» **WORK ORDER**: Starting at the line that holds "269 469 18.11" and stopping at the line that holds "1038 212 49500", restate the records below word for word, with both of those lines included.

[Dataset entries]
Start of Block
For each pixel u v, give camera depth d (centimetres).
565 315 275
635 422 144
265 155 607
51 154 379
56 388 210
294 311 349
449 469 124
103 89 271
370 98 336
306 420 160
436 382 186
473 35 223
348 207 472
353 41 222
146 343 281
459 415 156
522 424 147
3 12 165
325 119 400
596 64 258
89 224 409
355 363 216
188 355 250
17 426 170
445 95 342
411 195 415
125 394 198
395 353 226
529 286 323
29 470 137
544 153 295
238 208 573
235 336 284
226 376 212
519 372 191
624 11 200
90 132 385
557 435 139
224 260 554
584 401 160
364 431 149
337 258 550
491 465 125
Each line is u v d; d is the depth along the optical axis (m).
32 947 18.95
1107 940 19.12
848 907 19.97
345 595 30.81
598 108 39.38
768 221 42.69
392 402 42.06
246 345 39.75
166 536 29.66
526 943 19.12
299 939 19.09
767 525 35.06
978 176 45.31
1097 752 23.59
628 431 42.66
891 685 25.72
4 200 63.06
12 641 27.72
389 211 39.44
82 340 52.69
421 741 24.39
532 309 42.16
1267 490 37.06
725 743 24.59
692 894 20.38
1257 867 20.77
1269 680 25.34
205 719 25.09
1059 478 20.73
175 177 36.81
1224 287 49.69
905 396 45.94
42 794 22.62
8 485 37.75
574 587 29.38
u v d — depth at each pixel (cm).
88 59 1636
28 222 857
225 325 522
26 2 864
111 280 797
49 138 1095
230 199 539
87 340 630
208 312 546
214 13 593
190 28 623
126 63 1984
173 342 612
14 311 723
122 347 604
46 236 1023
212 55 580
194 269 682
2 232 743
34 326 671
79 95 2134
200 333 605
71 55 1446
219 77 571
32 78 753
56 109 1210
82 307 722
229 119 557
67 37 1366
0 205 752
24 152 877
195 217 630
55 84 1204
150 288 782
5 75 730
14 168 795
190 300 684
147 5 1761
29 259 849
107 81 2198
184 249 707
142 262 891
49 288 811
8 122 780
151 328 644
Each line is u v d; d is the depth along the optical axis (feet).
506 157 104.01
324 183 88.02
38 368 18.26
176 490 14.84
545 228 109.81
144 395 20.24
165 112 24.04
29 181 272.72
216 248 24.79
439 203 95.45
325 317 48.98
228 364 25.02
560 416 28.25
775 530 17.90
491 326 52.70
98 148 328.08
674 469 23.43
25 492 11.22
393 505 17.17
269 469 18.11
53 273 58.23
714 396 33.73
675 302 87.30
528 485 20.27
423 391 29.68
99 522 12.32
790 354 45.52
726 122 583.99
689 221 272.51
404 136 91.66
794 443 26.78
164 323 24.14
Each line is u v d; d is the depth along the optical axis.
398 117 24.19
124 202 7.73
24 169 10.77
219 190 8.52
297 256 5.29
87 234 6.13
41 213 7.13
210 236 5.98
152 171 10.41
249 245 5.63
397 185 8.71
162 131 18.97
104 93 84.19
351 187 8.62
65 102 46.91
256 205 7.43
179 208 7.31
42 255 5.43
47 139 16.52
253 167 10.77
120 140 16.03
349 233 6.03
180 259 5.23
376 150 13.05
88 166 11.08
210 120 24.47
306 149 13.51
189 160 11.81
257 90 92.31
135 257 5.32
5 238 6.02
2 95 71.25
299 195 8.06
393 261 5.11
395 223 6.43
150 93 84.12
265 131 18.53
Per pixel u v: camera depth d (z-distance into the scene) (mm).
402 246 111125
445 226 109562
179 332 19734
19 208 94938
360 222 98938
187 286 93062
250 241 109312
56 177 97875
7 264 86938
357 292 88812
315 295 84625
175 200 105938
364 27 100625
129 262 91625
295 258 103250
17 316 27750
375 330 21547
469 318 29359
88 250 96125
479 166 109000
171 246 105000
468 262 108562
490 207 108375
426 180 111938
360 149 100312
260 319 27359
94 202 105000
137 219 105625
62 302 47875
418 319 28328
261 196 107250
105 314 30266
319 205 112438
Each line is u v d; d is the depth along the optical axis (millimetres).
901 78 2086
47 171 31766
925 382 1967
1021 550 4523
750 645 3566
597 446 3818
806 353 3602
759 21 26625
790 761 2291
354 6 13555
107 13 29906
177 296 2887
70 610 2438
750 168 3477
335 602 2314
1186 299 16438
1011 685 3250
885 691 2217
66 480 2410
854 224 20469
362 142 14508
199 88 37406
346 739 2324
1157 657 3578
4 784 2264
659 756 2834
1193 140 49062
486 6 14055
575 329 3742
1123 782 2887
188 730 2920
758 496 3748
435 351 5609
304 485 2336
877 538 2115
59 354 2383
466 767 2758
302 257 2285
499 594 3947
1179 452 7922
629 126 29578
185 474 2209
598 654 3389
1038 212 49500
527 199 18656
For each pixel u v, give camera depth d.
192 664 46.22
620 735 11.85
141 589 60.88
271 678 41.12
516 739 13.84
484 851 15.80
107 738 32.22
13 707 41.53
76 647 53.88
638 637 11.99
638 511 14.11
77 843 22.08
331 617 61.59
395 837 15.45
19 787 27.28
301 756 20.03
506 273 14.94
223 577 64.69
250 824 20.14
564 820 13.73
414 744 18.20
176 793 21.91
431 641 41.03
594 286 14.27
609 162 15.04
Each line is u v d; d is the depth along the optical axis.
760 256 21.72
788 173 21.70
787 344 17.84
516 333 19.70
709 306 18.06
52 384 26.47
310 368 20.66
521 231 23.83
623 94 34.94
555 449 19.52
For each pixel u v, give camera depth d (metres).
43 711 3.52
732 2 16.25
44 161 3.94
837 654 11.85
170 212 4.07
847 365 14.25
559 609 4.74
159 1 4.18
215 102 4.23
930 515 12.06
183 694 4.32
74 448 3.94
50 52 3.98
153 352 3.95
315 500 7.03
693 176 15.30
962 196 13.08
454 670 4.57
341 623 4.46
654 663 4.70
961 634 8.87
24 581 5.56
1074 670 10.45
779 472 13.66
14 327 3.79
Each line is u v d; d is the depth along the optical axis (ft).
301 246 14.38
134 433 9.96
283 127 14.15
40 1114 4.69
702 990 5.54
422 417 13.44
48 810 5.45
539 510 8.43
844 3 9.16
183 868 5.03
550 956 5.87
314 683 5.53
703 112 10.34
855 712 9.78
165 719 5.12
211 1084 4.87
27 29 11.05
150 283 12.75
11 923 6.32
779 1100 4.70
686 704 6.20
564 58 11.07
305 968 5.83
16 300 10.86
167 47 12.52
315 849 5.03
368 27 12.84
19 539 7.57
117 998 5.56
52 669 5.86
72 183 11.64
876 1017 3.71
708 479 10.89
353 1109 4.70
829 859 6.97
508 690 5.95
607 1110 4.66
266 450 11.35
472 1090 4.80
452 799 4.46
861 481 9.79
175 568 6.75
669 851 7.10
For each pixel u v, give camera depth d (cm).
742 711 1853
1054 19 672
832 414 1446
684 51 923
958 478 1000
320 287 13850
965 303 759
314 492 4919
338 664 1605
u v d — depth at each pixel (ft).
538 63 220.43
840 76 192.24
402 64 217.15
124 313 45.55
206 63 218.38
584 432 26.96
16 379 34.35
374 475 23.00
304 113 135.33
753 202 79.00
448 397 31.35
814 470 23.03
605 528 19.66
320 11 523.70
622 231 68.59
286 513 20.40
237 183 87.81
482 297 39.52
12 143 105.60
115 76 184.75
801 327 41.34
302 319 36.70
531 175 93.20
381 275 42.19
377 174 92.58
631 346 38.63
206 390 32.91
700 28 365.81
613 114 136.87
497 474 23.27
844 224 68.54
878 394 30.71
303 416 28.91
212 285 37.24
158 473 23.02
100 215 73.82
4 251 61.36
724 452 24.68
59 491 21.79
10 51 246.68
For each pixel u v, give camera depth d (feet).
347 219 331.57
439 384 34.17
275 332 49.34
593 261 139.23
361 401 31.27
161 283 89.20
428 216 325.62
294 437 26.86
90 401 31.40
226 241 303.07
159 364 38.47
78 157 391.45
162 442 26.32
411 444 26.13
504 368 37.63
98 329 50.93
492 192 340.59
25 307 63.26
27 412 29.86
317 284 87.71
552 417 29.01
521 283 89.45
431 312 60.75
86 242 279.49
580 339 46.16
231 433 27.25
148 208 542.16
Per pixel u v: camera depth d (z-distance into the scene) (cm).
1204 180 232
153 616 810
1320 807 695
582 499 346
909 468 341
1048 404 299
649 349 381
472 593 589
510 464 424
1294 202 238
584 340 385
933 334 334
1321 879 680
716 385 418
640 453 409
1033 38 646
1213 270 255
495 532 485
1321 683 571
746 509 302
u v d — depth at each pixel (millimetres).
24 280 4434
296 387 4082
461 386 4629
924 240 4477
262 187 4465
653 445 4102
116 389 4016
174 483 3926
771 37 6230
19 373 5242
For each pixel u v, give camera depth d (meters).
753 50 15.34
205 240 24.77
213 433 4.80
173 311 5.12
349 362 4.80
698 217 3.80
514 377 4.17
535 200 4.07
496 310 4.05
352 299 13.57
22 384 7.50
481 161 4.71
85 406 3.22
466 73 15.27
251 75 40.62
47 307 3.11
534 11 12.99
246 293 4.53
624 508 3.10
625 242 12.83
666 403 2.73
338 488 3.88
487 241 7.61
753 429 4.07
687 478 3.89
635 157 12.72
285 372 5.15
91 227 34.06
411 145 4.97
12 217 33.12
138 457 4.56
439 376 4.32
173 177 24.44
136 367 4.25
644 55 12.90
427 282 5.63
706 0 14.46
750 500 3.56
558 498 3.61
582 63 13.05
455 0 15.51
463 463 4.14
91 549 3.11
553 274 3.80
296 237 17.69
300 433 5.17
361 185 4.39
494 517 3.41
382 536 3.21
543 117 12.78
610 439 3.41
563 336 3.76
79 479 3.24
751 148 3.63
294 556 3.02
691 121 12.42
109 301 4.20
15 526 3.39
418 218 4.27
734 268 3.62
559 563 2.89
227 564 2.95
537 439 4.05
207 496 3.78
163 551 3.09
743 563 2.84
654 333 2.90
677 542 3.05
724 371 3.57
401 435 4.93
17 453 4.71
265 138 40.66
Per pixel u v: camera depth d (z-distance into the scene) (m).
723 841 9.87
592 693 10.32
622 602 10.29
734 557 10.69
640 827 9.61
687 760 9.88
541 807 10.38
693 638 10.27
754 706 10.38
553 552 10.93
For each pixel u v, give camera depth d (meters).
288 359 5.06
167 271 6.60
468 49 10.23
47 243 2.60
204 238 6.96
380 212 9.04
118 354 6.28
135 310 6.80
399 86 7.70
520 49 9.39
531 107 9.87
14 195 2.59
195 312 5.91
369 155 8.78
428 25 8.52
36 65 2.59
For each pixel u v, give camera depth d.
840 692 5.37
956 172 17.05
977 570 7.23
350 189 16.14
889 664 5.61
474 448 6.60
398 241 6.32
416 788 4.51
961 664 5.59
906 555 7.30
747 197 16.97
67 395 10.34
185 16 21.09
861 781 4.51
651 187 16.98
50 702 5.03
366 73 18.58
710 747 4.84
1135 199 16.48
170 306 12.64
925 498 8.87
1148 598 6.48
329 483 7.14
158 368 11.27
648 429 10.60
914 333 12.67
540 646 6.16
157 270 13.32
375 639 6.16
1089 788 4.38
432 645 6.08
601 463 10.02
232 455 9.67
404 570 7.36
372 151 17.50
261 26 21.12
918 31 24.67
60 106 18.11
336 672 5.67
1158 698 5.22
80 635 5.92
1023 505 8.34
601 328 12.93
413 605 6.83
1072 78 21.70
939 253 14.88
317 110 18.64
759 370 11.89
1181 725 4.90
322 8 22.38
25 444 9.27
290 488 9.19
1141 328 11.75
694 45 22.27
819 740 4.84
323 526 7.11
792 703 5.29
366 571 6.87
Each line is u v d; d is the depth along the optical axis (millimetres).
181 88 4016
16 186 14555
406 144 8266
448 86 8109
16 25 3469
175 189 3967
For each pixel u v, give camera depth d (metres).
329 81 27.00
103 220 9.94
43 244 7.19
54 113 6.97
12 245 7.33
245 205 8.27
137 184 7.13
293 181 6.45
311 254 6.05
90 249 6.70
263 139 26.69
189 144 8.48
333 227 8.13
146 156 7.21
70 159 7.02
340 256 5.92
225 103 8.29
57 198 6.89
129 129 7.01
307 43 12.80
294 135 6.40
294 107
End of Block
» **RESULT FOR THIS EXERCISE**:
269 469 18.11
53 273 58.23
714 396 33.73
675 302 87.30
528 485 20.27
423 391 29.68
99 522 12.32
790 354 45.52
726 122 583.99
689 221 272.51
404 136 91.66
794 443 26.78
164 323 24.14
Each line is u v d; d is the depth along the optical axis.
398 117 24.19
124 202 7.73
24 169 10.77
219 190 8.52
297 256 5.29
87 234 6.13
41 213 7.13
210 236 5.98
152 171 10.41
249 245 5.63
397 185 8.71
162 131 18.97
104 93 84.19
351 187 8.62
65 102 46.91
256 205 7.43
179 208 7.31
42 255 5.43
47 139 16.52
253 167 10.77
120 140 16.03
349 233 6.03
180 259 5.23
376 150 13.05
88 166 11.08
210 120 24.47
306 149 13.51
189 160 11.81
257 90 92.31
135 257 5.32
5 238 6.02
2 95 71.25
299 195 8.06
393 261 5.11
395 223 6.43
150 93 84.12
265 131 18.53
Per pixel u v: camera depth d (z-distance into the scene) (mm).
402 246 111125
445 226 109562
179 332 19734
19 208 94938
360 222 98938
187 286 93062
250 241 109312
56 177 97875
7 264 86938
357 292 88812
315 295 84625
175 200 105938
364 27 100625
129 262 91625
295 258 103250
17 316 27750
375 330 21547
469 318 29359
88 250 96125
479 166 109000
171 246 105000
468 262 108562
490 207 108375
426 180 111938
360 149 100312
260 319 27359
94 202 105000
137 219 105625
62 302 47875
418 319 28328
261 196 107250
105 314 30266
319 205 112438
Each line is u v d; d is the depth along the optical axis (millimetres).
901 78 2086
47 171 31766
925 382 1967
1021 550 4523
750 645 3566
597 446 3818
806 353 3602
759 21 26625
790 761 2291
354 6 13555
107 13 29906
177 296 2887
70 610 2438
750 168 3477
335 602 2314
1186 299 16438
1011 685 3250
885 691 2217
66 480 2410
854 224 20469
362 142 14508
199 88 37406
346 739 2324
1157 657 3578
4 784 2264
659 756 2834
1193 140 49062
486 6 14055
575 329 3742
1123 782 2887
188 730 2920
758 496 3748
435 351 5609
304 485 2336
877 538 2115
59 354 2383
466 767 2758
302 257 2285
499 594 3947
1179 452 7922
629 126 29578
185 474 2209
598 654 3389
1038 212 49500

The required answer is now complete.